### Task statement
Output all entries precisely and leave out the pictures.

### Entries provided

<<<<

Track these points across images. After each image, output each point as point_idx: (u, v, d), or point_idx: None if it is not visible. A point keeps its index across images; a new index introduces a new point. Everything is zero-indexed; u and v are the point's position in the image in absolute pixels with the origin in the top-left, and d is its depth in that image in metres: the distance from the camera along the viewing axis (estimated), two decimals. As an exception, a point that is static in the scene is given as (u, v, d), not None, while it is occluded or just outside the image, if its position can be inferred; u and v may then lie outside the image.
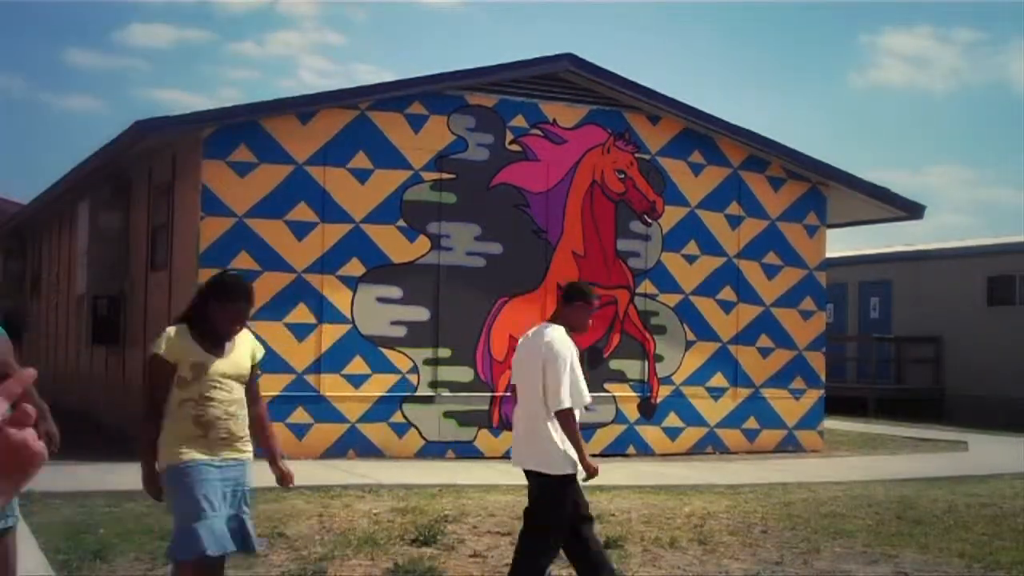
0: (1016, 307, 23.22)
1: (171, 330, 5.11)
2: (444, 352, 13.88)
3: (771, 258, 15.95)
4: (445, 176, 13.93)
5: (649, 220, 15.13)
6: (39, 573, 6.70)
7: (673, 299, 15.24)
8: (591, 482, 6.33)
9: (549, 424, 6.05)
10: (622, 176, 14.96)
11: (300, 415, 12.97)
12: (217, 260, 12.72)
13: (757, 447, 15.60)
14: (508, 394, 14.19)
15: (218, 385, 4.99)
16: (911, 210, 17.37)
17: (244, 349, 5.17)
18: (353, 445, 13.21)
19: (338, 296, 13.38)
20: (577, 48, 27.32)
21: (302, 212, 13.24)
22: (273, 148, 13.13)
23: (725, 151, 15.66)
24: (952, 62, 60.90)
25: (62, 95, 68.22)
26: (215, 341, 5.06)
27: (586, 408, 6.24)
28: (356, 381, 13.37)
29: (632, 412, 14.96)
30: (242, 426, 5.09)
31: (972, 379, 23.46)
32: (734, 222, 15.70)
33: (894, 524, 9.68)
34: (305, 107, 13.43)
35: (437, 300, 13.86)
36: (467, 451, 13.83)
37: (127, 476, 10.61)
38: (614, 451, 14.67)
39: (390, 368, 13.60)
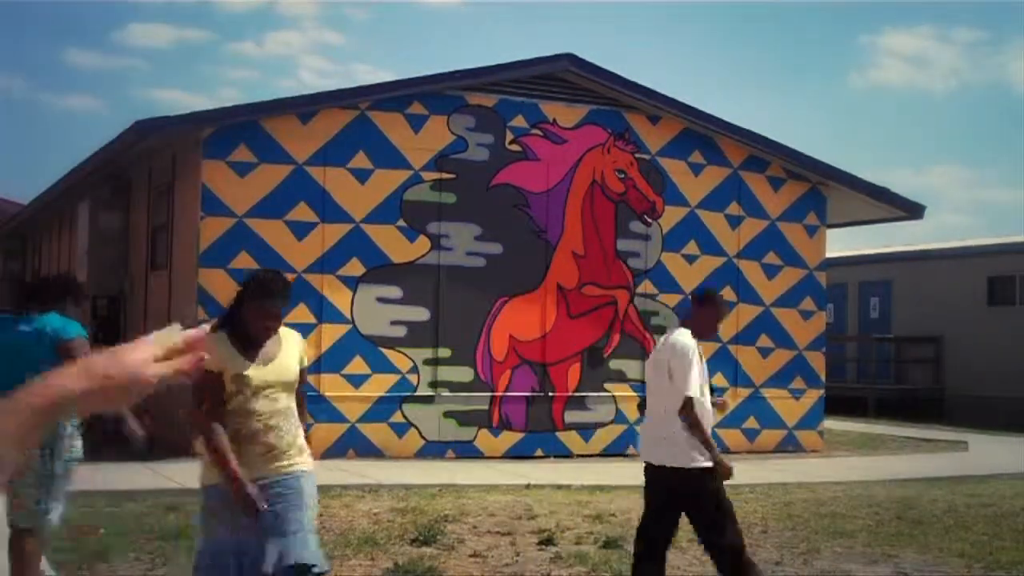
0: (1016, 307, 23.21)
1: (210, 339, 4.82)
2: (444, 352, 13.88)
3: (771, 258, 15.95)
4: (445, 176, 13.93)
5: (649, 220, 15.13)
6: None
7: (673, 299, 15.24)
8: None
9: (680, 421, 6.21)
10: (622, 176, 14.96)
11: (300, 415, 12.97)
12: (217, 260, 12.73)
13: (757, 447, 15.60)
14: (508, 394, 14.21)
15: (260, 395, 4.61)
16: (911, 210, 17.37)
17: (291, 353, 4.79)
18: (353, 445, 13.21)
19: (338, 296, 13.38)
20: (577, 48, 27.33)
21: (302, 212, 13.24)
22: (273, 148, 13.13)
23: (725, 151, 15.66)
24: (952, 62, 60.91)
25: (62, 95, 68.25)
26: (255, 346, 4.68)
27: (712, 404, 6.39)
28: (356, 381, 13.37)
29: (632, 412, 14.94)
30: (287, 438, 4.66)
31: (972, 379, 23.45)
32: (734, 222, 15.70)
33: (894, 524, 9.68)
34: (305, 107, 13.43)
35: (437, 300, 13.86)
36: (467, 451, 13.83)
37: (127, 476, 10.62)
38: (614, 451, 14.68)
39: (390, 368, 13.60)
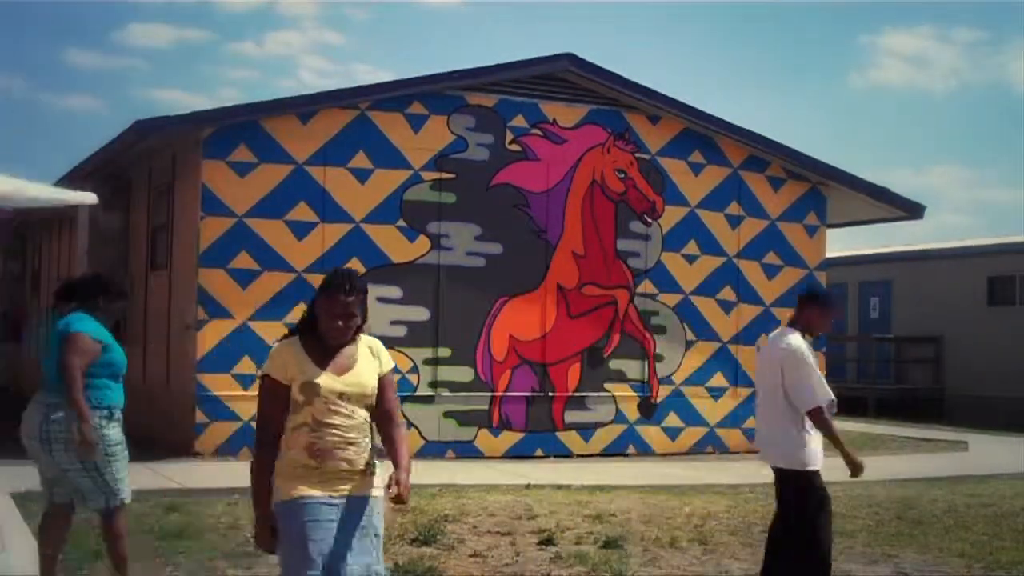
0: (1016, 307, 23.22)
1: (279, 343, 4.34)
2: (444, 352, 13.89)
3: (771, 258, 15.96)
4: (445, 176, 13.94)
5: (649, 220, 15.14)
6: (39, 573, 6.68)
7: (673, 299, 15.24)
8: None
9: (792, 423, 6.30)
10: (622, 176, 14.97)
11: (300, 415, 12.98)
12: (217, 260, 12.74)
13: (757, 447, 15.57)
14: (508, 394, 14.22)
15: (335, 407, 4.23)
16: (911, 210, 17.37)
17: (369, 363, 4.38)
18: (353, 445, 13.19)
19: (338, 296, 13.35)
20: (577, 48, 27.33)
21: (302, 212, 13.24)
22: (273, 148, 13.13)
23: (725, 151, 15.66)
24: (952, 62, 60.93)
25: (62, 95, 68.23)
26: (328, 352, 4.29)
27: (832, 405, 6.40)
28: (356, 381, 13.34)
29: (632, 412, 14.96)
30: (365, 455, 4.29)
31: (972, 379, 23.45)
32: (734, 222, 15.71)
33: (894, 524, 9.68)
34: (305, 107, 13.43)
35: (437, 300, 13.86)
36: (467, 451, 13.83)
37: (127, 476, 10.60)
38: (614, 451, 14.68)
39: (390, 368, 13.58)
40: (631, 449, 14.89)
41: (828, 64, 62.33)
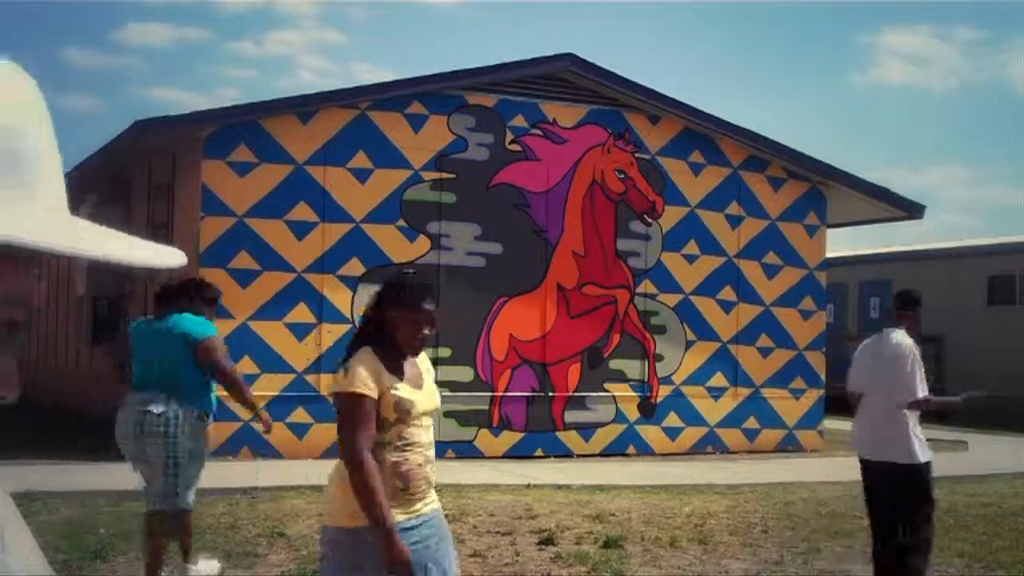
0: (1016, 307, 23.21)
1: (362, 355, 3.92)
2: (444, 352, 13.87)
3: (771, 258, 15.96)
4: (445, 176, 13.94)
5: (649, 220, 15.13)
6: (39, 573, 6.69)
7: (673, 299, 15.24)
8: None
9: (910, 419, 6.68)
10: (622, 176, 14.96)
11: (300, 415, 12.97)
12: (217, 260, 12.73)
13: (757, 447, 15.60)
14: (508, 394, 14.21)
15: (418, 424, 3.99)
16: (911, 210, 17.37)
17: (431, 375, 4.17)
18: (353, 445, 13.18)
19: (338, 296, 13.37)
20: (577, 48, 27.32)
21: (302, 212, 13.24)
22: (273, 148, 13.13)
23: (725, 151, 15.66)
24: (952, 61, 60.93)
25: (61, 94, 68.22)
26: (400, 365, 3.98)
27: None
28: (356, 381, 13.34)
29: (632, 412, 14.96)
30: (434, 471, 4.12)
31: (972, 379, 23.39)
32: (734, 222, 15.71)
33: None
34: (305, 107, 13.44)
35: (437, 300, 13.81)
36: (467, 451, 13.82)
37: (127, 476, 10.61)
38: (614, 451, 14.68)
39: (390, 368, 13.58)
40: (631, 449, 14.89)
41: (828, 64, 62.36)
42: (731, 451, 15.39)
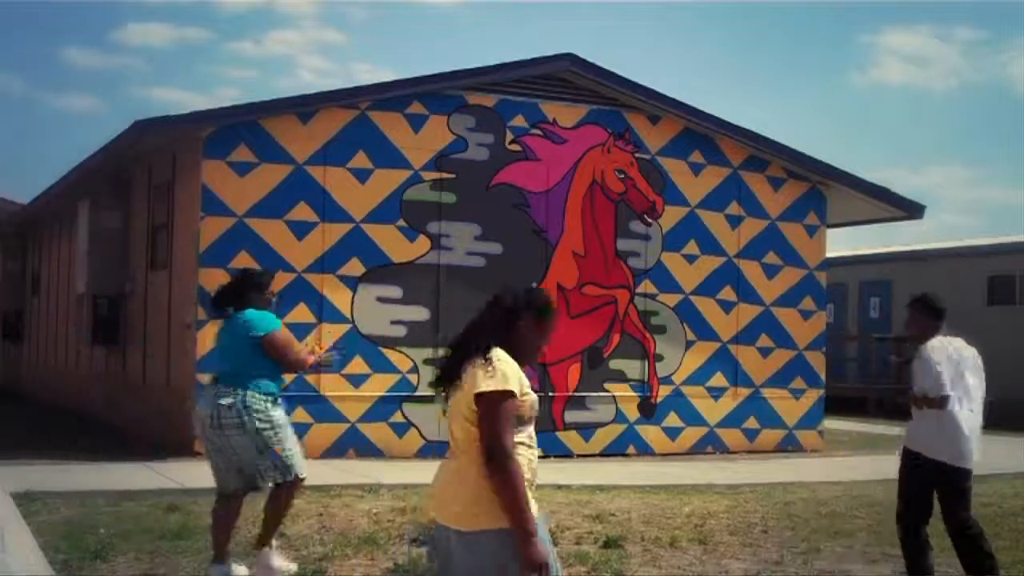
0: (1016, 307, 23.20)
1: (503, 356, 4.05)
2: (444, 352, 13.85)
3: (771, 258, 15.96)
4: (445, 176, 13.94)
5: (649, 220, 15.13)
6: (39, 573, 6.69)
7: (673, 299, 15.24)
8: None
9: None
10: (622, 176, 14.96)
11: (300, 415, 12.94)
12: (217, 260, 12.73)
13: (757, 447, 15.60)
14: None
15: (533, 426, 4.13)
16: (911, 210, 17.37)
17: None
18: (353, 445, 13.20)
19: (338, 296, 13.38)
20: (577, 48, 27.33)
21: (302, 212, 13.24)
22: (273, 148, 13.13)
23: (725, 151, 15.66)
24: (952, 61, 60.95)
25: (61, 94, 68.26)
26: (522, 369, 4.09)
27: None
28: (356, 381, 13.36)
29: (632, 412, 14.96)
30: None
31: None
32: (734, 222, 15.70)
33: (894, 524, 9.65)
34: (305, 107, 13.43)
35: (437, 300, 13.85)
36: (467, 451, 13.80)
37: (127, 476, 10.61)
38: (614, 451, 14.68)
39: (390, 368, 13.60)
40: (631, 449, 14.89)
41: (828, 64, 62.37)
42: (731, 451, 15.39)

>>>>

### Response
Track these points across images. After each image, output each point as point_idx: (u, v, d), or point_idx: None if it is not visible. A point keeps its index across images; a new index introduces a new point. Everything is zero-indexed; u and v are the point's position in the image in absolute pixels with the origin in the top-left, and d is its depth in that image in metres: the distance from the camera along the viewing axis (estimated), two decimals. As an exception, a point that is static in the scene is given as (u, v, d), not None, while it is occluded or just outside the image, if its position can be inferred; u and v may then lie outside the image.
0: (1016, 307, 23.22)
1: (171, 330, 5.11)
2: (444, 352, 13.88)
3: (771, 258, 15.95)
4: (445, 176, 13.93)
5: (649, 220, 15.13)
6: (39, 573, 6.70)
7: (673, 299, 15.24)
8: (591, 482, 6.33)
9: (549, 424, 6.05)
10: (622, 176, 14.96)
11: (300, 415, 12.97)
12: (217, 260, 12.72)
13: (757, 447, 15.60)
14: (508, 394, 14.19)
15: (218, 385, 4.99)
16: (911, 210, 17.37)
17: (244, 349, 5.17)
18: (353, 445, 13.21)
19: (338, 296, 13.38)
20: (577, 48, 27.32)
21: (302, 212, 13.24)
22: (273, 148, 13.13)
23: (725, 151, 15.66)
24: (952, 62, 60.90)
25: (62, 95, 68.22)
26: (215, 341, 5.06)
27: (586, 408, 6.24)
28: (356, 381, 13.37)
29: (632, 412, 14.96)
30: (242, 426, 5.09)
31: (972, 379, 23.46)
32: (734, 222, 15.70)
33: (894, 524, 9.68)
34: (305, 107, 13.43)
35: (437, 300, 13.86)
36: (467, 451, 13.83)
37: (127, 476, 10.61)
38: (614, 451, 14.67)
39: (390, 368, 13.60)
0: (1016, 307, 23.21)
1: (210, 339, 4.82)
2: (444, 352, 13.88)
3: (771, 258, 15.95)
4: (445, 176, 13.93)
5: (649, 220, 15.13)
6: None
7: (673, 299, 15.24)
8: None
9: (680, 421, 6.21)
10: (622, 176, 14.96)
11: (300, 415, 12.97)
12: (217, 260, 12.73)
13: (757, 447, 15.60)
14: (508, 394, 14.21)
15: (260, 395, 4.61)
16: (911, 210, 17.37)
17: (291, 353, 4.79)
18: (353, 445, 13.21)
19: (338, 296, 13.38)
20: (577, 48, 27.33)
21: (302, 212, 13.24)
22: (273, 148, 13.13)
23: (725, 151, 15.66)
24: (952, 62, 60.91)
25: (62, 95, 68.25)
26: (255, 346, 4.68)
27: (712, 404, 6.39)
28: (356, 381, 13.37)
29: (632, 412, 14.94)
30: (287, 438, 4.66)
31: (972, 379, 23.45)
32: (734, 222, 15.70)
33: (894, 524, 9.68)
34: (305, 107, 13.43)
35: (437, 300, 13.86)
36: (467, 451, 13.83)
37: (127, 476, 10.62)
38: (614, 451, 14.68)
39: (390, 368, 13.60)
0: (1016, 307, 23.22)
1: (279, 343, 4.34)
2: (444, 352, 13.89)
3: (771, 258, 15.96)
4: (445, 176, 13.94)
5: (649, 220, 15.14)
6: (39, 573, 6.68)
7: (673, 299, 15.24)
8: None
9: (792, 423, 6.30)
10: (622, 176, 14.97)
11: (300, 415, 12.98)
12: (217, 260, 12.74)
13: (757, 447, 15.57)
14: (508, 394, 14.22)
15: (335, 407, 4.23)
16: (911, 210, 17.37)
17: (369, 363, 4.38)
18: (353, 445, 13.19)
19: (338, 296, 13.35)
20: (577, 48, 27.33)
21: (302, 212, 13.24)
22: (273, 148, 13.13)
23: (725, 151, 15.66)
24: (952, 62, 60.93)
25: (62, 95, 68.23)
26: (328, 352, 4.29)
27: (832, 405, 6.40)
28: (356, 381, 13.34)
29: (632, 412, 14.96)
30: (365, 455, 4.29)
31: (972, 379, 23.45)
32: (734, 222, 15.71)
33: (894, 524, 9.68)
34: (305, 107, 13.43)
35: (437, 300, 13.86)
36: (467, 451, 13.83)
37: (127, 476, 10.60)
38: (614, 451, 14.68)
39: (390, 368, 13.58)
40: (631, 449, 14.89)
41: (828, 64, 62.33)
0: (1016, 307, 23.21)
1: (362, 355, 3.92)
2: (444, 352, 13.87)
3: (771, 258, 15.96)
4: (445, 176, 13.94)
5: (649, 220, 15.13)
6: (39, 573, 6.69)
7: (673, 299, 15.24)
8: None
9: (910, 419, 6.68)
10: (622, 176, 14.96)
11: (300, 415, 12.97)
12: (217, 260, 12.73)
13: (757, 447, 15.60)
14: (508, 394, 14.21)
15: (418, 424, 3.99)
16: (911, 210, 17.37)
17: (431, 375, 4.17)
18: (353, 445, 13.18)
19: (338, 296, 13.37)
20: (577, 48, 27.32)
21: (302, 212, 13.24)
22: (273, 148, 13.13)
23: (725, 151, 15.66)
24: (952, 61, 60.93)
25: (61, 94, 68.22)
26: (400, 365, 3.98)
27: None
28: (356, 381, 13.34)
29: (632, 412, 14.96)
30: (434, 471, 4.12)
31: (972, 379, 23.39)
32: (734, 222, 15.71)
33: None
34: (305, 107, 13.44)
35: (437, 300, 13.81)
36: (467, 451, 13.82)
37: (127, 476, 10.61)
38: (614, 451, 14.68)
39: (390, 368, 13.58)
40: (631, 449, 14.89)
41: (828, 64, 62.36)
42: (731, 451, 15.39)
0: (1016, 307, 23.20)
1: (503, 356, 4.05)
2: (444, 352, 13.85)
3: (771, 258, 15.96)
4: (445, 176, 13.94)
5: (649, 220, 15.13)
6: (39, 573, 6.69)
7: (673, 299, 15.24)
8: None
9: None
10: (622, 176, 14.96)
11: (300, 415, 12.94)
12: (217, 260, 12.73)
13: (757, 447, 15.60)
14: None
15: (533, 426, 4.13)
16: (911, 210, 17.37)
17: None
18: (353, 445, 13.20)
19: (338, 296, 13.38)
20: (577, 48, 27.33)
21: (302, 212, 13.24)
22: (273, 148, 13.13)
23: (725, 151, 15.66)
24: (952, 61, 60.95)
25: (61, 94, 68.26)
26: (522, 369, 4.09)
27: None
28: (356, 381, 13.36)
29: (632, 412, 14.96)
30: None
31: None
32: (734, 222, 15.70)
33: (894, 524, 9.65)
34: (305, 107, 13.43)
35: (437, 300, 13.85)
36: (467, 451, 13.80)
37: (127, 476, 10.61)
38: (614, 451, 14.68)
39: (390, 368, 13.60)
40: (631, 449, 14.89)
41: (828, 64, 62.37)
42: (731, 451, 15.39)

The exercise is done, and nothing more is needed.